Perusahaan pembiayaan atau multifinance menjadi salah satu sektor yang diprediksi merasakan dampaknya, terutama yang memiliki utang dalam valuta asing.

>>> IHSG Hari Ini Diprediksi Tertekan, Analis Sarankan Wait and See

PT BFI Finance Indonesia Tbk (BFIN) menyatakan bahwa pergerakan kurs saat ini tidak berdampak negatif terhadap kewajiban keuangan perusahaan.

Manajemen menegaskan seluruh utang valas telah terlindungi dari risiko fluktuasi mata uang melalui strategi manajemen risiko yang ketat.

Corporate Communication Head BFI Finance, Dian Ariffahmi, menjelaskan bahwa pihaknya telah mengamankan seluruh pinjaman dalam mata uang asing.

Strategi yang diterapkan adalah melakukan lindung nilai penuh atau full hedging ke dalam rupiah.

Strategi BFI Finance Hadapi Risiko Nilai Tukar

BFI Finance menerapkan full hedging dengan mengonversi risiko seluruh pinjaman valas ke dalam rupiah melalui instrumen keuangan tertentu.

Langkah ini mengeliminasi risiko kurs karena tidak ada posisi terbuka yang bisa menyebabkan kerugian akibat melemahnya rupiah.

Perusahaan juga menjaga stabilitas kewajiban agar jumlah utang yang harus dibayar tetap stabil meskipun pasar keuangan volatil.

Keamanan finansial pun terlindungi karena arus kas perusahaan tidak terpengaruh langsung oleh gejolak ekonomi global.

Dengan skema perlindungan ini, Dian memastikan BFI Finance tidak menghadapi ancaman kerugian finansial dari depresiasi rupiah.

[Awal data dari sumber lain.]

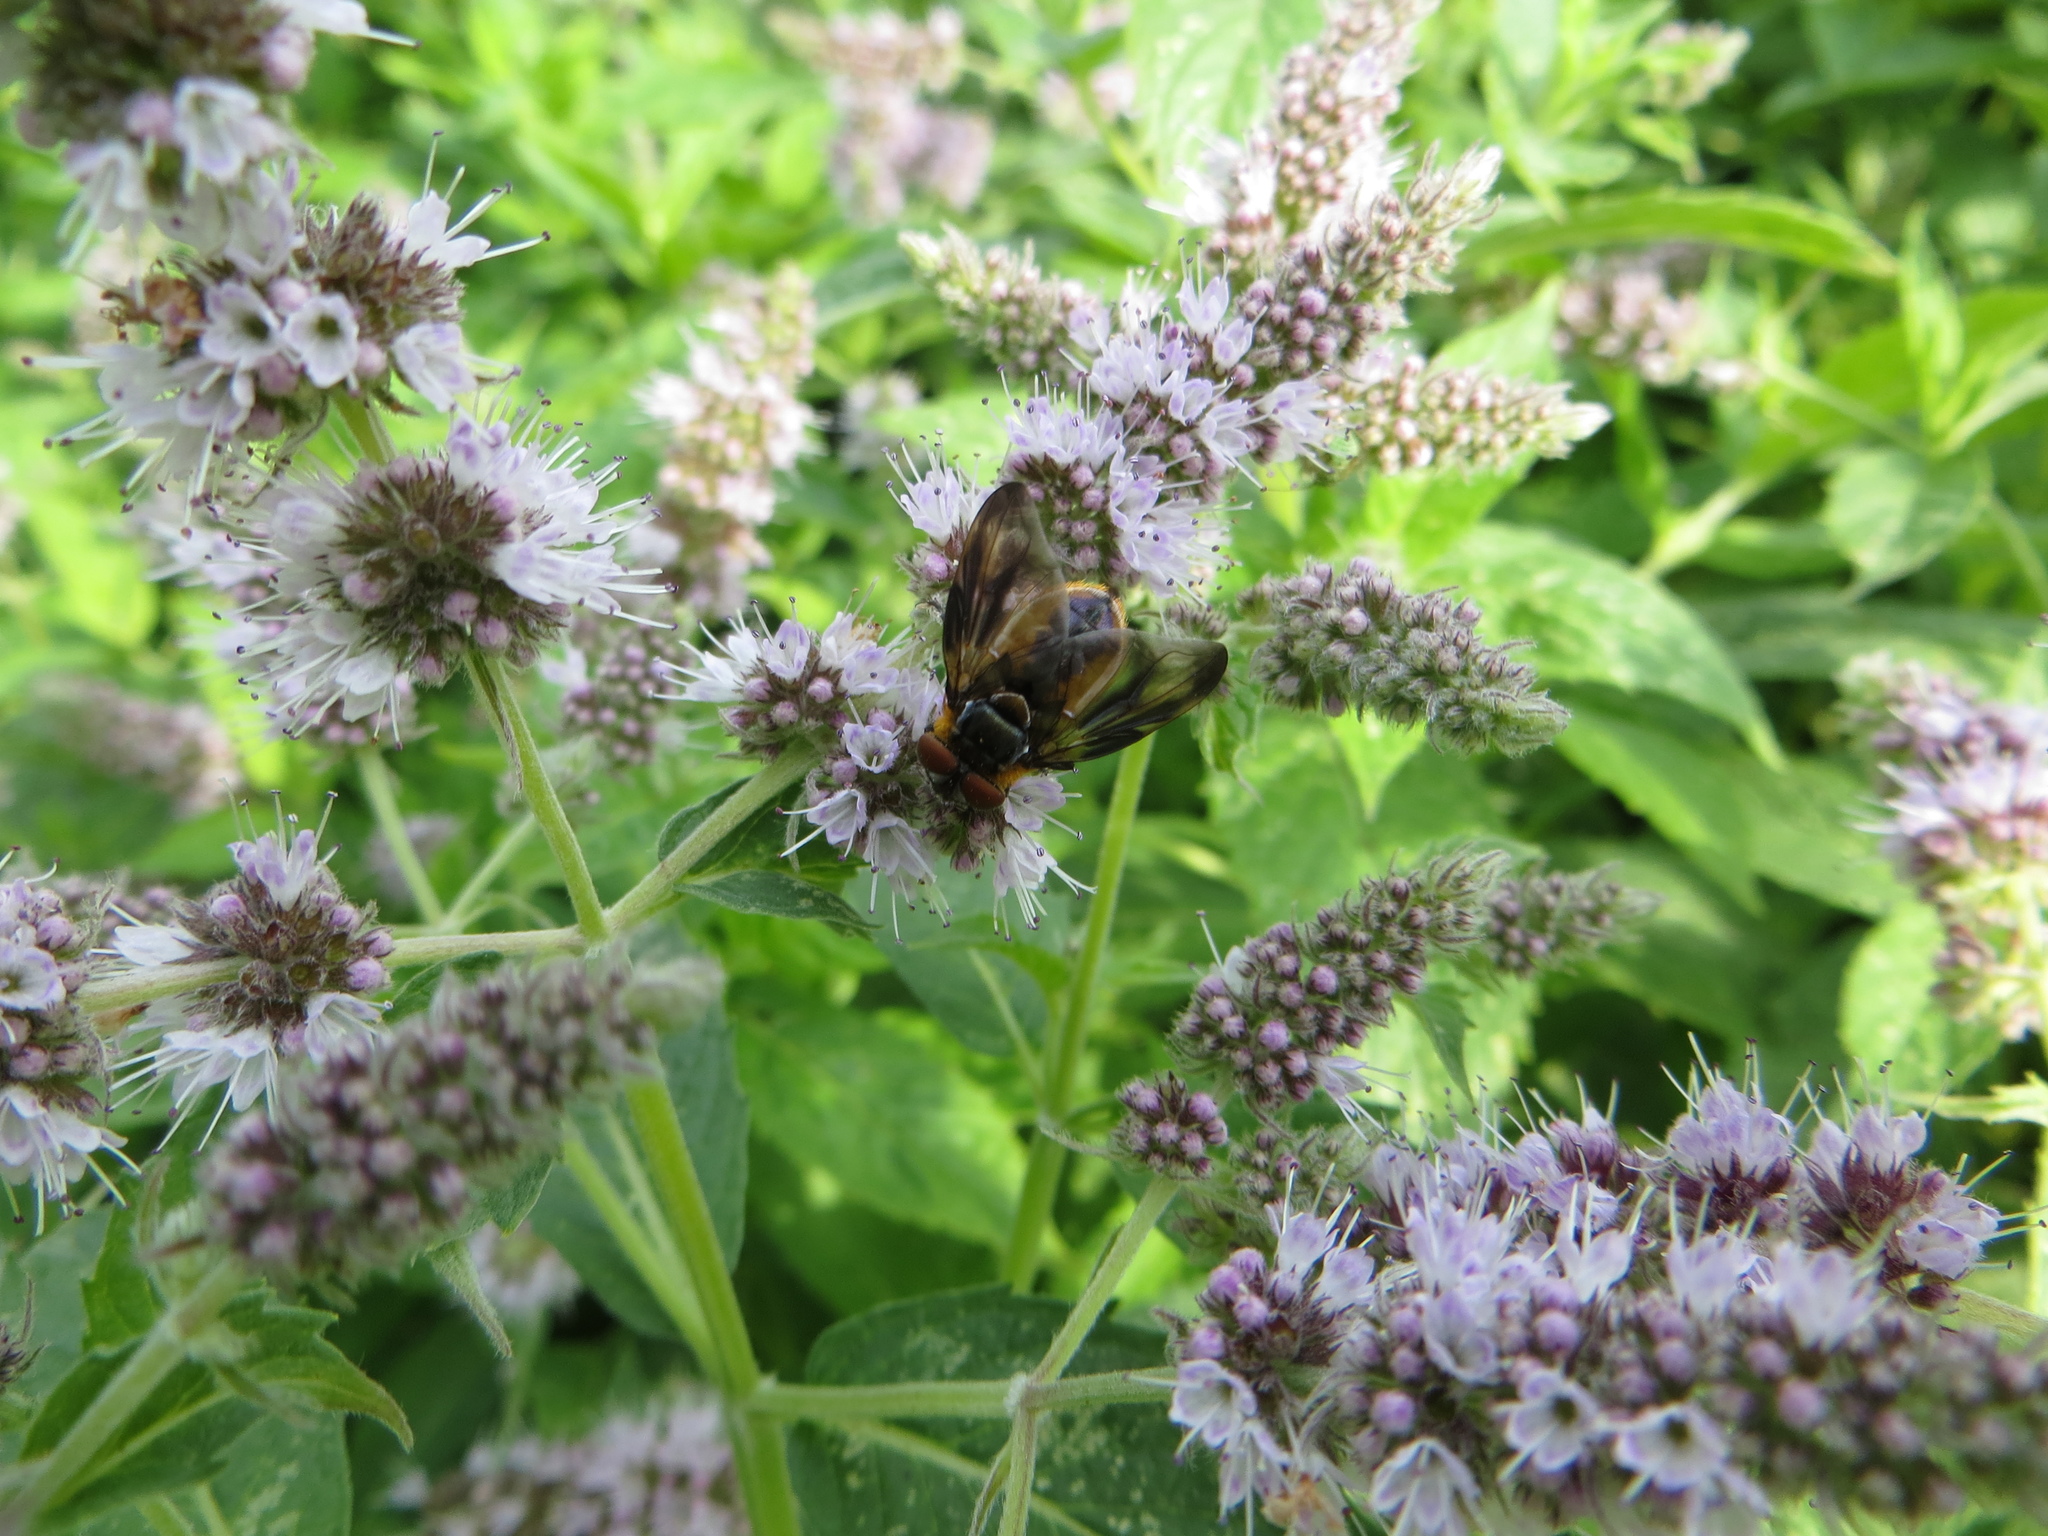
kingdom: Animalia
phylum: Arthropoda
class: Insecta
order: Diptera
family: Tachinidae
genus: Phasia
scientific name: Phasia hemiptera
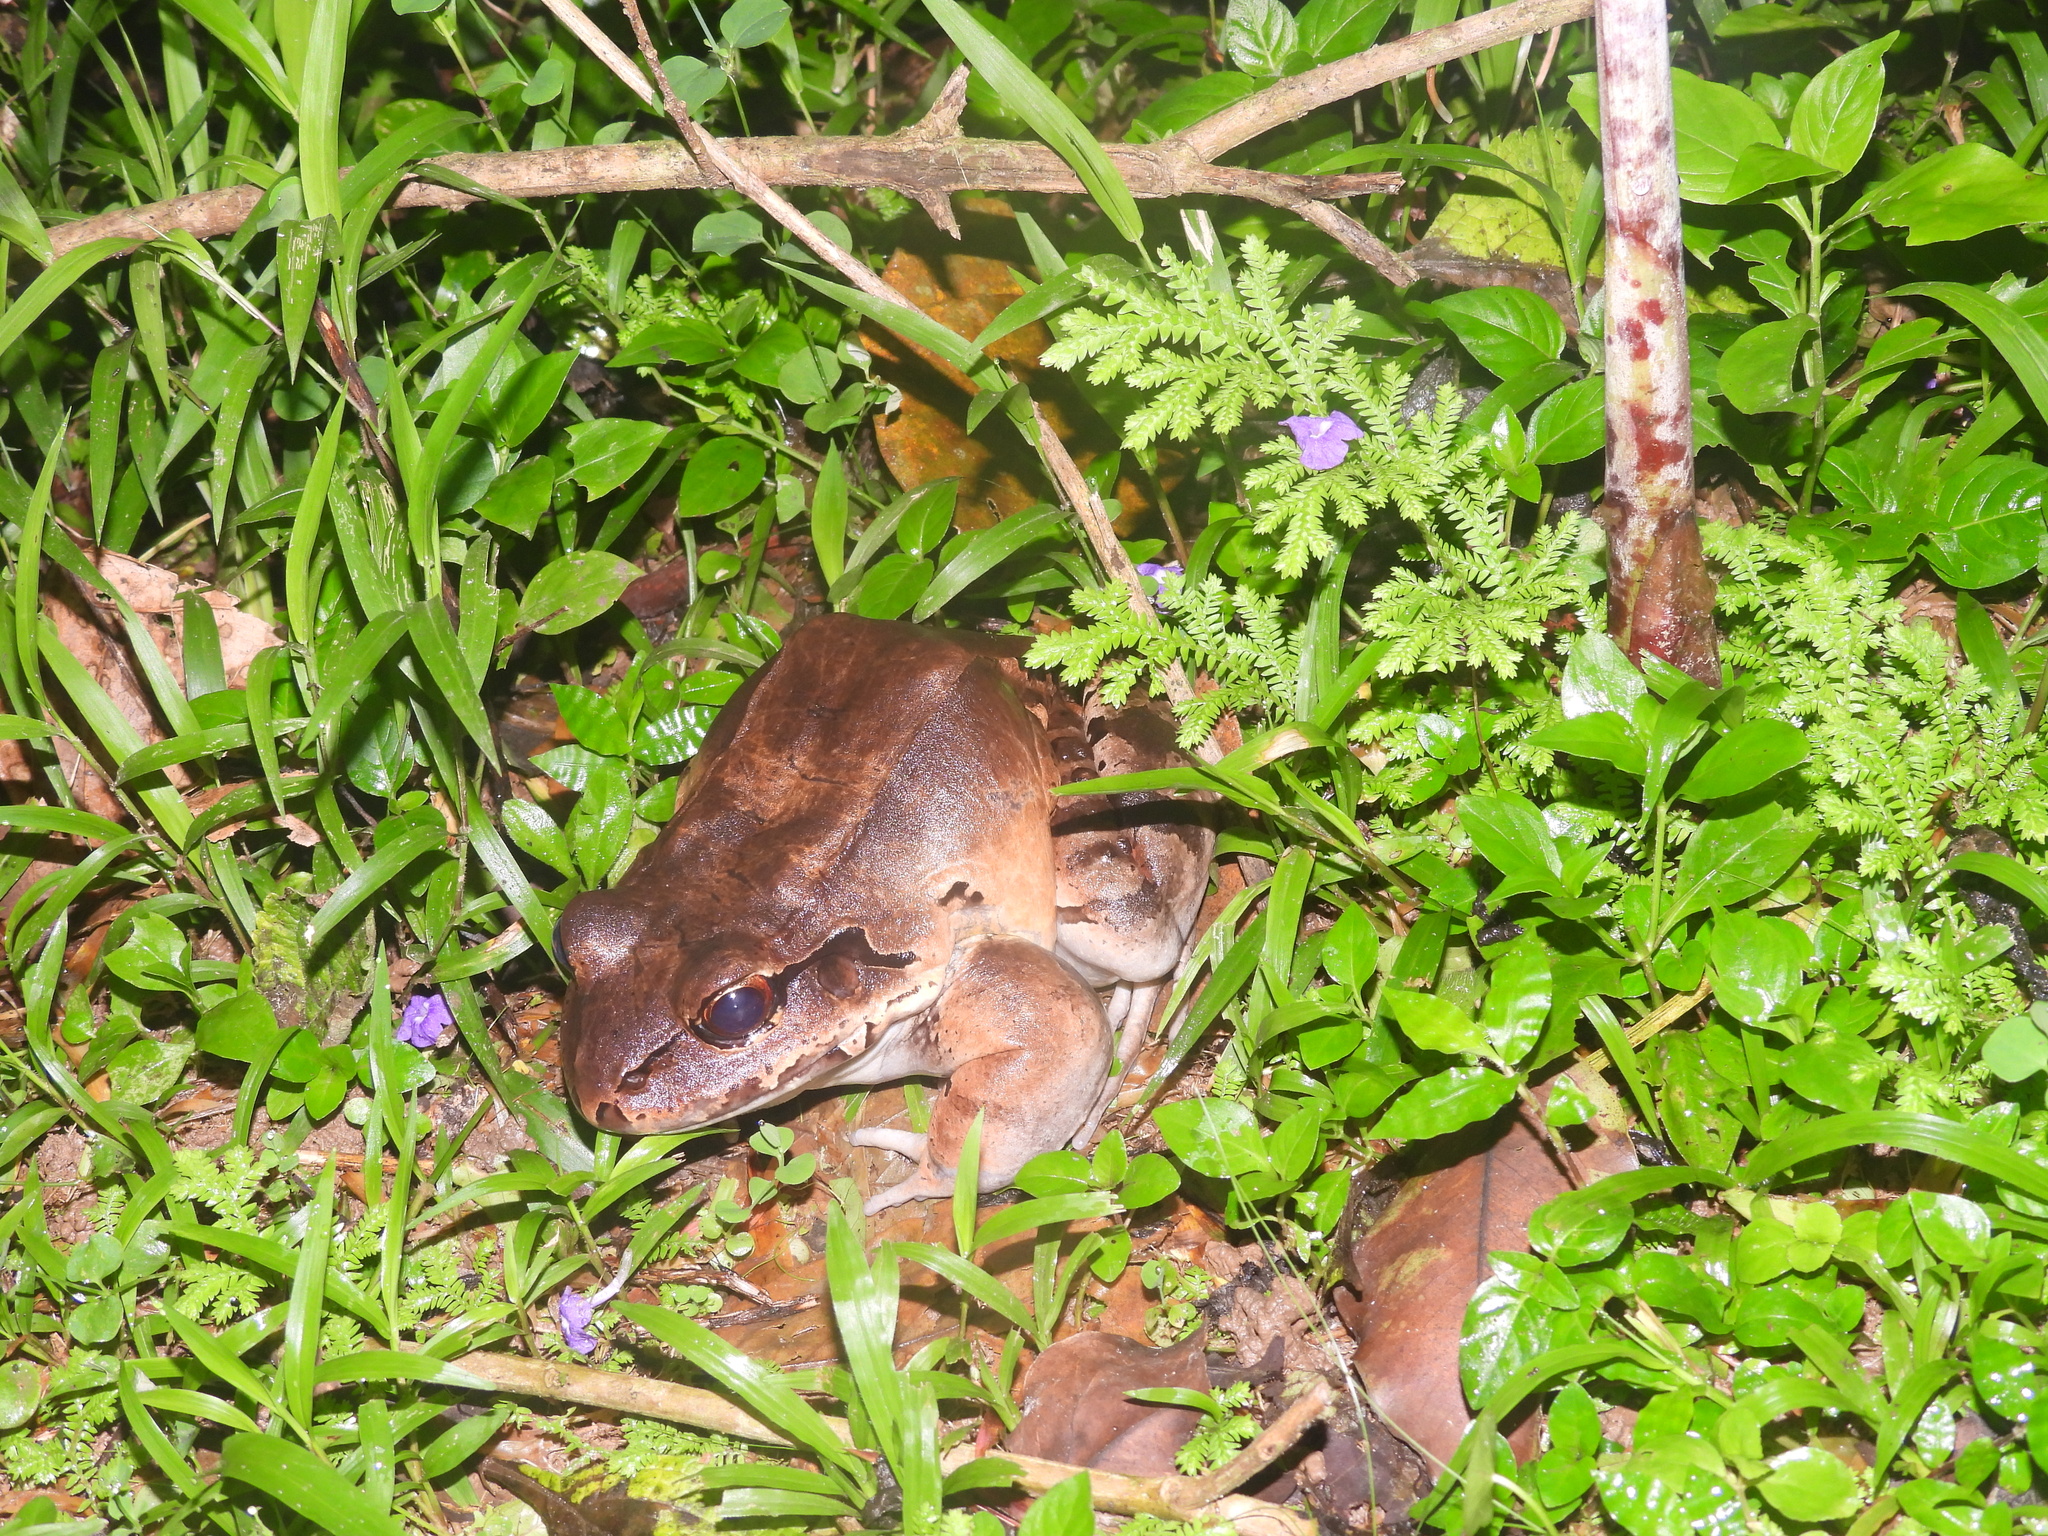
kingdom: Animalia
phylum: Chordata
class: Amphibia
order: Anura
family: Leptodactylidae
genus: Leptodactylus
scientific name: Leptodactylus savagei
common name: Savage's thin-toed frog
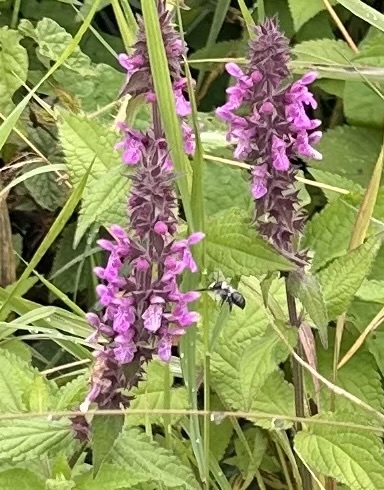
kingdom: Plantae
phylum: Tracheophyta
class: Magnoliopsida
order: Lamiales
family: Lamiaceae
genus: Stachys
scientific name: Stachys palustris
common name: Marsh woundwort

Upaya ini merupakan langkah proaktif untuk menjaga stabilitas operasional dan komitmen pembayaran utang kepada kreditur.

Penilaian PEFINDO soal Risiko Valas Multifinance

Lembaga pemeringkat PT Pemeringkat Efek Indonesia (PEFINDO) menilai risiko utang valas pada industri multifinance di Indonesia masih aman.

Kepala Divisi Pemeringkatan Jasa Keuangan PEFINDO, Danan Dito, menyebut porsi pendanaan luar negeri di sektor ini tidak terlalu dominan.